Review: Walking Under Water

Photo: David Kazilkowski

Photo: David Kazilkowski

In Walking Under Water, filmmaker Eliza Kubarska dives off the beautiful coast of Borneo into the underwater culture of the Badjao, a tribe who has no country or formal ties to any government. Living between Borneo, the Philippines and Indonesia for centuries, the Badjao tribe maintains a nomadic, seafaring lifestyle with a deep connection to the natural environment its incredible power to provide sustenance.

In this mesmerizing documentary, we climb aboard a primitive motorboat and plunge deep into the sea with Alexan and his nephew Sari. Alexan is the last compressor diver off his island, fishing to provide for his family. Sari is both his uncle’s assistant and student. Compression diving is much more useful to them for catching more fish faster – but as they’ve learned, the technique is difficult, relatively dangerous and requires expensive materials. Sari wants to learn this trade from his uncle but is faced with pressure from the modern world, and his parents, to pursue other options for his future.
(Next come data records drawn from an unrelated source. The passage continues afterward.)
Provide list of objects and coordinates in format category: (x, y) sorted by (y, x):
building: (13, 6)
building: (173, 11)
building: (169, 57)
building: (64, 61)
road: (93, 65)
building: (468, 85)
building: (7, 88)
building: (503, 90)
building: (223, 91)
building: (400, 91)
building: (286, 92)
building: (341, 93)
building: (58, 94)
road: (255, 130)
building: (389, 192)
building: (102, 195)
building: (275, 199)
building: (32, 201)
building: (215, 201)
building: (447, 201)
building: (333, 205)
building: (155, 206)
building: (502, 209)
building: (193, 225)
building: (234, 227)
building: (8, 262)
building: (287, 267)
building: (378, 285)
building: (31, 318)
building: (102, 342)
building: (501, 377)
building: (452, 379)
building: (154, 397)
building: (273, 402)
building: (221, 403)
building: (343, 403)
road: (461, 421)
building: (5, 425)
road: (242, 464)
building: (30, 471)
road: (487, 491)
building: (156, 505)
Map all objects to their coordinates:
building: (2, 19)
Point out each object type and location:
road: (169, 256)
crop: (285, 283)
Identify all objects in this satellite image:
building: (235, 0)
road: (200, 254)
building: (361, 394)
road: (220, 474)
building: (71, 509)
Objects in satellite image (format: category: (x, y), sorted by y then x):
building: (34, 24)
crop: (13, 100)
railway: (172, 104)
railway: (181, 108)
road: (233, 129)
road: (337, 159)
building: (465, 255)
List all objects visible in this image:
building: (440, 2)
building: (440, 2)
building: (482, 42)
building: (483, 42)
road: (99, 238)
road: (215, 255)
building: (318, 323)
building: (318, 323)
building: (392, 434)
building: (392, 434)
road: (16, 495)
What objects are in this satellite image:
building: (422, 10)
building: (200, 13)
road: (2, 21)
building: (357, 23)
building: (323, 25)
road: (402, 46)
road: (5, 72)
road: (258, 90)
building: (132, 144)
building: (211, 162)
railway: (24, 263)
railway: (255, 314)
Throughout the film, we experience Alexan and Sari’s typical trip on the water. We are able to put ourselves in Alexan and Sari’s shoes (flippers) and understand the struggles and inner turmoil that the Badjao face as they continue in a way of life that makes it increasingly difficult to make ends meet.  

Kubarska takes us on an adventure that is breathtakingly beautiful but tugs at raw emotions of sadness and frustration. Through Alexan and Sari’s experiences, we witness the telltale signs of modernity and globalization influencing a beautiful and mystical culture. The stark contrast between the lifestyle of the Badjao and the western world is obvious in terms of values, ideological views and most strikingly, an unfair distribution of wealth. The film illustrates the stunning beauty of the underwater world in contrast to the busy polluted streets on dry land.